Page excerpt.
------------------------
I guess all I can conclude is that since the NDGA states "_Ideal weight is suggested to be about 75 +- lbs. Animals are disqualified from the show ring for being over-sized and/or for other faults_"... that would mean you probably don't want a buck much more than 100 lbs or so. And since the yield is about 25% then at most you can hope to get is around 25 lbs of meat. I highly doubt people are waiting for their NGD's to reach 100 lbs before butchering... Seeing as they aren't meat goats and are even smaller than standard dairy, that means it isn't long before they reach an age where they don't gain as efficiently. After everything I've read and all the lack of information of actual pounds of meat at a realistic harvest age... it just leads me to conclude that the amount from a buckling let alone a doe is very small. As in you're lucky to even receive 20 lbs of meat. Let's be honest, most people aren't eating offal. I also am not counting mixes... obviously you get more meat from a mix than a NGD, so that's not a fair comparison.


----------



## dfr1973 (Apr 19, 2012)

I'll probably have numbers in about 7-8 months. Have two full ND nannies, two Nubian/Nigerian nannies, and one Oberhasli, all being bred by full ND billy. My NDs are solid little chunks, but only one is "too tall" for the show ring - my gain.
------------------------
Saved entries:
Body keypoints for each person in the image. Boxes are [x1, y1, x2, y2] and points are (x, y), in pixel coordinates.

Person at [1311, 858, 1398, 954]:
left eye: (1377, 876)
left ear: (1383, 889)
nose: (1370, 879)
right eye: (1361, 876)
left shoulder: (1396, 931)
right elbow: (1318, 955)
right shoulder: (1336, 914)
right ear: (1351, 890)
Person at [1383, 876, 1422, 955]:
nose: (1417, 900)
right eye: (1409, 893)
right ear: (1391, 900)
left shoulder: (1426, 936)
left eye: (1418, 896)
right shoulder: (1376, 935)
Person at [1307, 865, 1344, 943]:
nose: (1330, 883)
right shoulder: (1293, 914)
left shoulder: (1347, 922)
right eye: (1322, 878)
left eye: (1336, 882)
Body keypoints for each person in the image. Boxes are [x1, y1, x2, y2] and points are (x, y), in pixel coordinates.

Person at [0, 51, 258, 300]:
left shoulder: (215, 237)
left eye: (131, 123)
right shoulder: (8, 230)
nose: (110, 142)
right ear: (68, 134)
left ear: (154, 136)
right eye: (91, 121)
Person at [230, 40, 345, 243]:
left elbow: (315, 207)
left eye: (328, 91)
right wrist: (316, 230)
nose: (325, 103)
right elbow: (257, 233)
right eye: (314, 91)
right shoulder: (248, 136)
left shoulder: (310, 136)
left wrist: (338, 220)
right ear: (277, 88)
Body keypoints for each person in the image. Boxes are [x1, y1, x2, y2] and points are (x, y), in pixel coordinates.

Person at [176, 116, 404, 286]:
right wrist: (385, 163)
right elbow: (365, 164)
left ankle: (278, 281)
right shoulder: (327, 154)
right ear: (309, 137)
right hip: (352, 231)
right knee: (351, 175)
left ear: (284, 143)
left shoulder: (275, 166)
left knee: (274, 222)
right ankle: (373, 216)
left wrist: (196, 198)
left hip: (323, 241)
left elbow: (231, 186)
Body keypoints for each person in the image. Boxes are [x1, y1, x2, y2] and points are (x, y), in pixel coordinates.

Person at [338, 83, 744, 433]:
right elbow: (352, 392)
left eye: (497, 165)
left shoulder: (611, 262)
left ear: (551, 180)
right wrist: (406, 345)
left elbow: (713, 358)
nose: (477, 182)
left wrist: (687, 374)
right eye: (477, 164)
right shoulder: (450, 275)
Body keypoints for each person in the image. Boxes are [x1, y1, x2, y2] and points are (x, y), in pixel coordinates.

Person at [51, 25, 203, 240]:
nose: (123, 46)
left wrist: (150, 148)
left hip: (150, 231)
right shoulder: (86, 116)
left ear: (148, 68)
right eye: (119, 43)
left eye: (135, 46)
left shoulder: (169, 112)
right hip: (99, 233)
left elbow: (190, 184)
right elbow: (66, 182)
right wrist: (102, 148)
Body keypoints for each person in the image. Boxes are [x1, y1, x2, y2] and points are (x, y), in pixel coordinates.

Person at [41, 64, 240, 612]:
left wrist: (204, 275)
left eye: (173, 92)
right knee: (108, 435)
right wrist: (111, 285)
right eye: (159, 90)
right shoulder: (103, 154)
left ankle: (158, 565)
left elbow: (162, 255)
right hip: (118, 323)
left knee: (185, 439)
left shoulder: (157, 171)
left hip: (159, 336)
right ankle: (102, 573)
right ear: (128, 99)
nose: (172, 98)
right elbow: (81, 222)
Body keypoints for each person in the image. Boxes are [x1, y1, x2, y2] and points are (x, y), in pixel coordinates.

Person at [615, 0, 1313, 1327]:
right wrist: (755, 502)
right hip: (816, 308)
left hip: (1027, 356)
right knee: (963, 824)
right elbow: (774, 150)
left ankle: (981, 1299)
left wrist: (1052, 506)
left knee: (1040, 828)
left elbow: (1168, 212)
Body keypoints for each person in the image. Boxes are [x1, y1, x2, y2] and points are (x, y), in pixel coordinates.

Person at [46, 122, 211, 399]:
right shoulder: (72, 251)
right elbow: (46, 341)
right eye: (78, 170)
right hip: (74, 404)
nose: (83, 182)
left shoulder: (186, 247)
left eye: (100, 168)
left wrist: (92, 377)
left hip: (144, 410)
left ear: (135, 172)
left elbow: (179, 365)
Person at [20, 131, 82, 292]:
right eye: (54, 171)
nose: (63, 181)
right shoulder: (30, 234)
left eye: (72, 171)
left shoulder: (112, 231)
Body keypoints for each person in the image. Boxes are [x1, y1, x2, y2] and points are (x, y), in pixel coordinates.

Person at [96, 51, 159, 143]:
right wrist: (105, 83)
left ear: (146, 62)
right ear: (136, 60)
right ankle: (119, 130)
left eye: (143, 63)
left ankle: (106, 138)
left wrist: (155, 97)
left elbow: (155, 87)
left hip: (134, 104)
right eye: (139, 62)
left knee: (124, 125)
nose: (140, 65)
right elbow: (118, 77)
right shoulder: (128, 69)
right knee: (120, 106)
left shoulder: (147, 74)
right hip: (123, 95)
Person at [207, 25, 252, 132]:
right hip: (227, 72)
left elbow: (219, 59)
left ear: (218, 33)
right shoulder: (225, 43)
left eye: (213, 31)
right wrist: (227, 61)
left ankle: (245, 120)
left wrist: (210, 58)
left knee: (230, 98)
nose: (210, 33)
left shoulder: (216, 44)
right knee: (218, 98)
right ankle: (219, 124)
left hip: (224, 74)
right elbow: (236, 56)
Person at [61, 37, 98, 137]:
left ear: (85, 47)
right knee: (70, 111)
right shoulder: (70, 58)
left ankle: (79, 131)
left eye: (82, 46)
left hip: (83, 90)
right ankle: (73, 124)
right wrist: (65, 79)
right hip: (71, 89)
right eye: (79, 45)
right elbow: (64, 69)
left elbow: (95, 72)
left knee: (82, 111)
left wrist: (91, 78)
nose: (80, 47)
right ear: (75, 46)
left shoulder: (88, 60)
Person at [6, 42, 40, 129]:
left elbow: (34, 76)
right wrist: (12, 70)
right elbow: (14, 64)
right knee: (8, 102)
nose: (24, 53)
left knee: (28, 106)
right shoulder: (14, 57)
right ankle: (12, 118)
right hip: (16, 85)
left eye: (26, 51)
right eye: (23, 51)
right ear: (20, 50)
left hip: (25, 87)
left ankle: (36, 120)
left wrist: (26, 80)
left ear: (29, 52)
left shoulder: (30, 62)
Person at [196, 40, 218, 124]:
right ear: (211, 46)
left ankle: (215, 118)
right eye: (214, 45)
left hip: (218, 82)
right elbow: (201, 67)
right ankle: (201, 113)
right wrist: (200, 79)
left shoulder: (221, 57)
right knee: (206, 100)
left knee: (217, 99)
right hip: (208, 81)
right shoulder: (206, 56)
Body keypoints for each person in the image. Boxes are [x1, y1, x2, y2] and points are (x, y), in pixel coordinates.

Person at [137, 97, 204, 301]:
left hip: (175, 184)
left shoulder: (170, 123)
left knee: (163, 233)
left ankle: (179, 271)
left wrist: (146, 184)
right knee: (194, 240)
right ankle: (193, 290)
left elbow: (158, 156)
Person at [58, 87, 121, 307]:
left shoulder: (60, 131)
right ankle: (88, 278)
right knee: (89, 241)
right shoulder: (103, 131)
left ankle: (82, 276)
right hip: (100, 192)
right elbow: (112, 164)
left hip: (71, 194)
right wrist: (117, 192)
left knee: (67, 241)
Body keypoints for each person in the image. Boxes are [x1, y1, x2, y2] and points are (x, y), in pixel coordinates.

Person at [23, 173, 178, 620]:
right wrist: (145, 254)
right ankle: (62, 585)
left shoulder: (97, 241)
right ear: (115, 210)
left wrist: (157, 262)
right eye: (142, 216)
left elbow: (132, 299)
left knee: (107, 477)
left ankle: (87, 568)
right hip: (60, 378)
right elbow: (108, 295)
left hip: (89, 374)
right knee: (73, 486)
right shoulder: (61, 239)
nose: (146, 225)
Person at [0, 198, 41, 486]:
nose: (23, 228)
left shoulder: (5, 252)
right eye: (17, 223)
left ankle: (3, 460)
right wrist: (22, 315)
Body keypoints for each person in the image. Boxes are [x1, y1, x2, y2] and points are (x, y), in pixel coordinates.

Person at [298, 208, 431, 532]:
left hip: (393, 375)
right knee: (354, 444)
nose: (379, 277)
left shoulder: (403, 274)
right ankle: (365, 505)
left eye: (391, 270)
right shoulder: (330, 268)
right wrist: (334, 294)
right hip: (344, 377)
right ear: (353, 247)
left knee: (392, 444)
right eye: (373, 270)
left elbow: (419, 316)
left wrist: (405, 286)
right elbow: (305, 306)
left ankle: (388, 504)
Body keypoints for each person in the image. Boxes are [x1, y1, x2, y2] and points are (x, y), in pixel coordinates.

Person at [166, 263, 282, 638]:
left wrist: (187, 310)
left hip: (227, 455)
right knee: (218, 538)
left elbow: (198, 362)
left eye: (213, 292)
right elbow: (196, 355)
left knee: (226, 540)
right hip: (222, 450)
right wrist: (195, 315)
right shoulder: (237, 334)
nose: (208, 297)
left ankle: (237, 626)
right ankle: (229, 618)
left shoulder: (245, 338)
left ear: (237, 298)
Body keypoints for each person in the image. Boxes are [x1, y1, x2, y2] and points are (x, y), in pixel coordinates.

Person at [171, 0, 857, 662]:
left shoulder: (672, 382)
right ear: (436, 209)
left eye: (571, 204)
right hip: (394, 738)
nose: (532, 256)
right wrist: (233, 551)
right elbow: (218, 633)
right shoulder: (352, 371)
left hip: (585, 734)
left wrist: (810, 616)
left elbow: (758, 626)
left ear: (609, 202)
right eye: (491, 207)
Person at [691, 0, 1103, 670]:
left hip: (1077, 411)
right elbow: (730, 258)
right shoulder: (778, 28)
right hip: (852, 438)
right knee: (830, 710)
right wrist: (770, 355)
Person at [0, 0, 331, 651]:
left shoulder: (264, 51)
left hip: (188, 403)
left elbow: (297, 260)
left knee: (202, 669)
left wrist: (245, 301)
------------------------
Assigned task.
Write the next part of the forum thread on Nigerian Dwarf goat meat yield, starting after its last post. The data has no connection to the forum thread on Nigerian Dwarf goat meat yield.

Result for this exercise.
----------



## Agriculture (Jun 8, 2015)

How many tons of material can you move with a wheelbarrow?
How many gallons of liquid can you measure with a shot glass?
How many blades of hay in a bale?

I'm afraid that the problem is in the question, not whether it can be done or not, and seems to be yet another case of Nigerian promoters reaching for the stars, dreaming the impossible dream, trying to find a use for something that is useless or trying to justify the unjustifiable. Now we have people promoting them for all kinds of other uses that normal goats have done, with greater efficiency, just like the milking thing. I'm starting to raise mice. Great for meat, hides, bones for toothpicks, making soap too. Haven't figured out the milking thing yet, but give me time, and influence from the Nigerian breeder mentality, and I'll come up with a claim soon for that too. 

Having said that, way too few people slaughter Nigerians.


----------



## Caprice Acres (Mar 6, 2005)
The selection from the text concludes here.